> [PROBLEM TO WORK ON] According to the text on the price transparency ruling, when is the rule supposed to go into effect?

> [SUPPLIED TEXT]
== Segment start ==

Trial Court Rules CMS Has Authority to Issue Price Transparency Rule
Posted 6/24/20 (Wed)
On June 23, the U.S. District Court ruled that the Centers for Medicare & Medicaid Services (CMS) has the authority to require hospitals to reveal the prices they negotiate with insurers, saying:
"The agency fulfilled its duty to examine the evidence before it and connect it to the final rule. That the agency's proposed solutions may not have been to plaintiff's (hospital's) satisfaction does not render the rule the rule arbitrary and capricious…".
The rule is supposed to go into effect January 1.
The American Hospital Association brought the lawsuit, along with other industry groups and health systems, arguing the rule violates hospitals' First Amendment rights and that CMS exceeded its power under the Affordable Care Act (ACA). Hospitals argued that Congress only gave the authority to require hospitals to disclose their chargemasters when it used the phrase "standard charges."
The plaintiffs argued that the proposed rule would do nothing to help patients understand their out-of-pocket costs, while imposing significant burdens on hospitals. They pointed out that hospitals and health systems have consistently supported efforts to provide patients with information about the costs of their medical care and the reference to “standard charges” in current law cannot be interpreted to include rates negotiated with third-party payers.
NDHA joined other state and regional hospital associations in filing an amicus brief supporting AHA's opposition to the rule. The brief sought to provide the court with additional background information about how hospital charges and reimbursement work in the real world. It described the history of hospital charging in the United States and how we ended up where we are today—a system in which hospitals maintain a list of standard charges (i.e., the “chargemaster” list), which is used as the starting point for individualized negotiations with private insurers. The result of these complex negotiations is a myriad of discounts and deviations from the chargemaster’s” standard pricing list. Hospitals typically have contracts with dozens of private insurers, covering multiple types of plans, each of which has different payment rates and reimbursement methodologies. None of these charges—which are discounted from the “chargemaster” starting point—can be reasonably described as “standard”. Nor can the required disclosure of many different payer- and plan-specific charges be reasonably described as “a list” within the meaning of the statute. The brief pointed out it is quite the contrary - publishing the innumerable variations in separately-negotiated rates across hospitals and insurers will yield an unintelligible mish-mash that no patient, doctor, or hospital administrator would ever call “a list.” And, more importantly, the information would not be helpful to patients in understanding their out of pocket cost.

== Segment end ==

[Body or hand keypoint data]

== Segment start ==

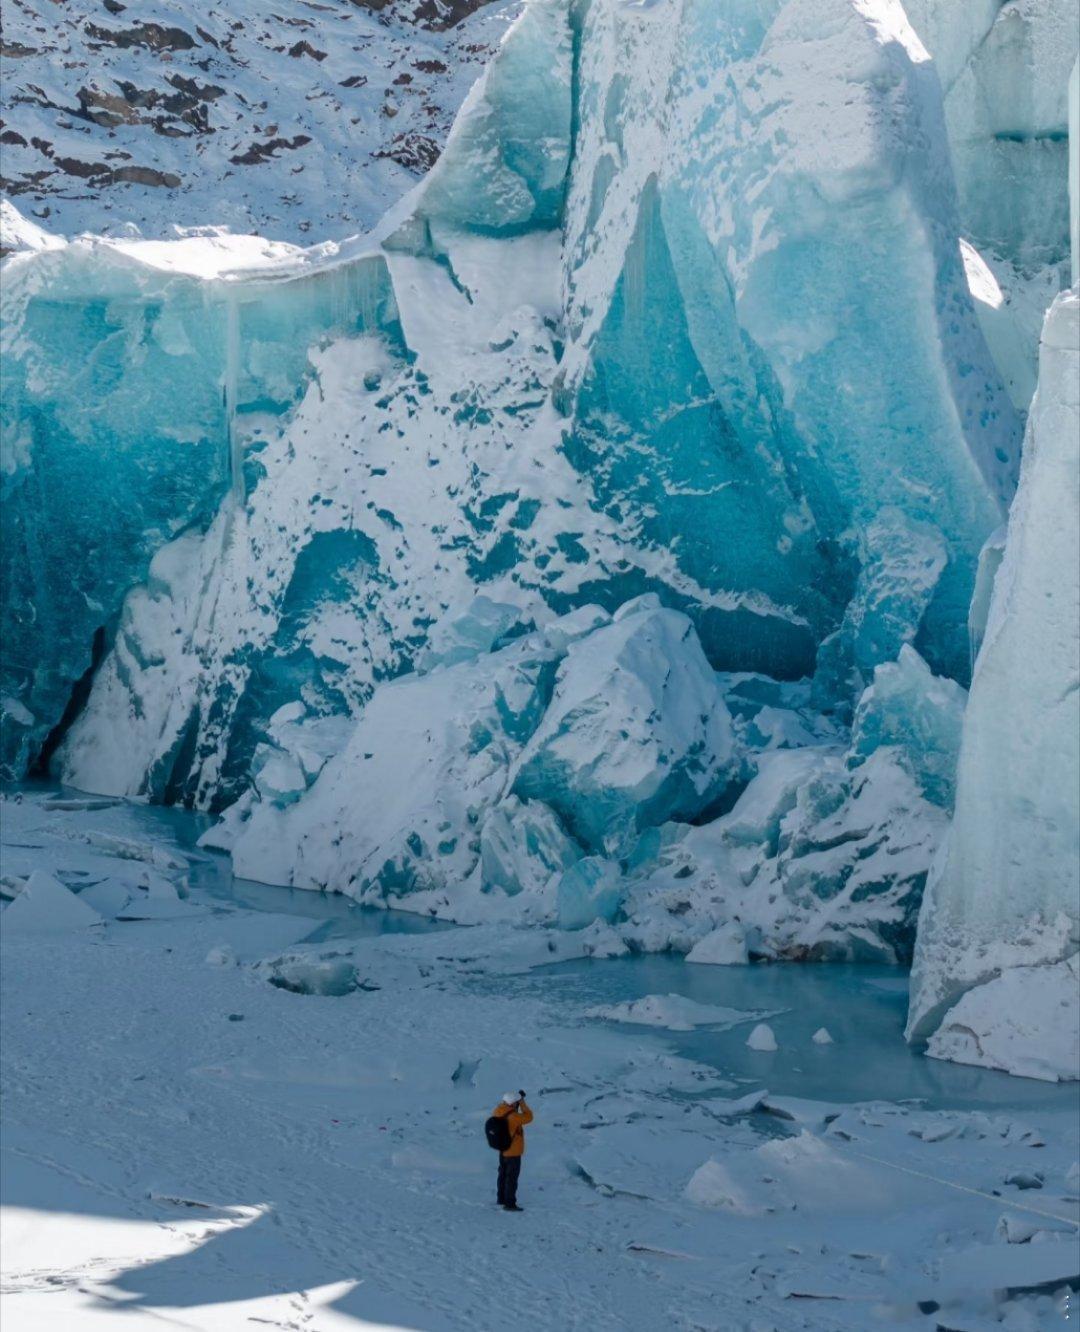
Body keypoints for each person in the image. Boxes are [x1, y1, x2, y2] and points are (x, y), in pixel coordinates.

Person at [492, 1091, 533, 1211]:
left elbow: (508, 1110)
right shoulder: (514, 1117)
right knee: (511, 1177)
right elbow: (529, 1117)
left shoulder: (498, 1111)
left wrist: (516, 1102)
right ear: (514, 1104)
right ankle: (510, 1203)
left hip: (503, 1149)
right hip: (513, 1151)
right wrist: (522, 1103)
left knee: (503, 1174)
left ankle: (501, 1198)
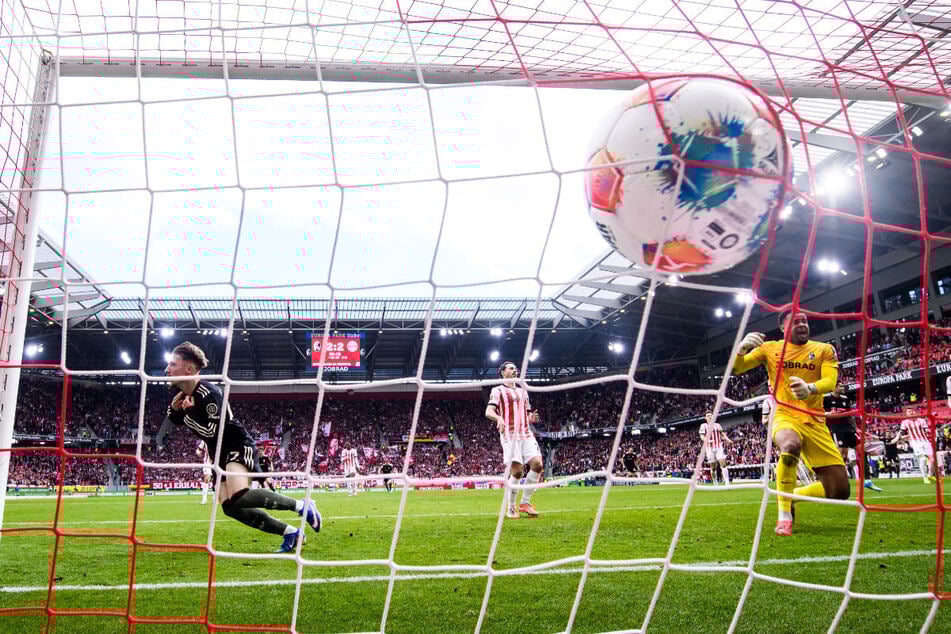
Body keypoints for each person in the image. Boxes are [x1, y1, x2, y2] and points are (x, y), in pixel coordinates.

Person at [165, 341, 321, 552]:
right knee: (230, 507)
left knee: (240, 494)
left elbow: (212, 432)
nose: (167, 369)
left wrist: (187, 414)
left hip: (236, 444)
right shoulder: (184, 397)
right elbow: (176, 421)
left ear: (189, 369)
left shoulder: (209, 394)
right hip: (217, 452)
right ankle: (291, 533)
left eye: (173, 364)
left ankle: (302, 506)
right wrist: (176, 411)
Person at [733, 311, 850, 537]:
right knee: (789, 446)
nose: (802, 324)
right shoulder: (771, 348)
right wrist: (741, 348)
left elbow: (830, 381)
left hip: (815, 419)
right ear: (783, 328)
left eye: (805, 321)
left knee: (840, 490)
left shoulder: (824, 349)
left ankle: (792, 495)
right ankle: (784, 516)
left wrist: (811, 388)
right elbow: (738, 368)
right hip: (784, 413)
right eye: (796, 321)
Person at [485, 361, 543, 519]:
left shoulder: (523, 391)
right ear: (503, 372)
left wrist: (531, 418)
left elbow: (527, 414)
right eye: (511, 368)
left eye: (515, 368)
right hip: (509, 434)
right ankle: (511, 507)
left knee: (538, 465)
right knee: (517, 472)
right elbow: (489, 411)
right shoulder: (497, 390)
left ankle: (525, 503)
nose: (514, 370)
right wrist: (499, 418)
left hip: (526, 433)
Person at [825, 385, 881, 492]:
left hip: (849, 429)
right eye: (840, 386)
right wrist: (827, 414)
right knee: (843, 455)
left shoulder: (845, 398)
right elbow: (817, 411)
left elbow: (850, 415)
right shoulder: (826, 398)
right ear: (834, 387)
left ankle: (867, 480)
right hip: (836, 429)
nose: (843, 387)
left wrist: (856, 428)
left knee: (862, 451)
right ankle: (835, 480)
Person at [894, 407, 937, 484]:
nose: (911, 412)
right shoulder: (905, 422)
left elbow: (926, 429)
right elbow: (902, 431)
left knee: (932, 460)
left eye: (912, 411)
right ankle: (925, 477)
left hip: (925, 441)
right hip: (915, 442)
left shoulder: (922, 420)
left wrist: (929, 431)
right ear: (907, 414)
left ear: (915, 412)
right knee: (923, 459)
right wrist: (897, 437)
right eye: (909, 411)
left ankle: (930, 475)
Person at [698, 411, 733, 485]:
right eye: (708, 416)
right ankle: (715, 480)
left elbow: (722, 435)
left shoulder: (718, 425)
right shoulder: (703, 426)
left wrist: (728, 440)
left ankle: (727, 482)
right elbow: (702, 436)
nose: (710, 417)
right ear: (705, 418)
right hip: (709, 449)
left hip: (718, 447)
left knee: (723, 464)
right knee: (713, 468)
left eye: (711, 415)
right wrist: (707, 440)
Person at [197, 440, 212, 504]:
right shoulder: (205, 438)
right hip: (207, 462)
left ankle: (215, 498)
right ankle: (204, 499)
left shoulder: (220, 437)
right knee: (206, 479)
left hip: (217, 460)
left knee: (217, 480)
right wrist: (198, 452)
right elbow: (199, 449)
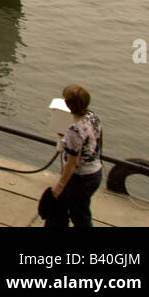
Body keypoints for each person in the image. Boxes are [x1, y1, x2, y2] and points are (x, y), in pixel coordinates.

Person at [45, 85, 102, 227]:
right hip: (95, 172)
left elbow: (72, 163)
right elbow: (90, 140)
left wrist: (60, 186)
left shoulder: (74, 130)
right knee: (68, 208)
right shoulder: (92, 117)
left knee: (79, 215)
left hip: (80, 178)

== Segment end ==

> [ANSWER FOR THE TASK] January 1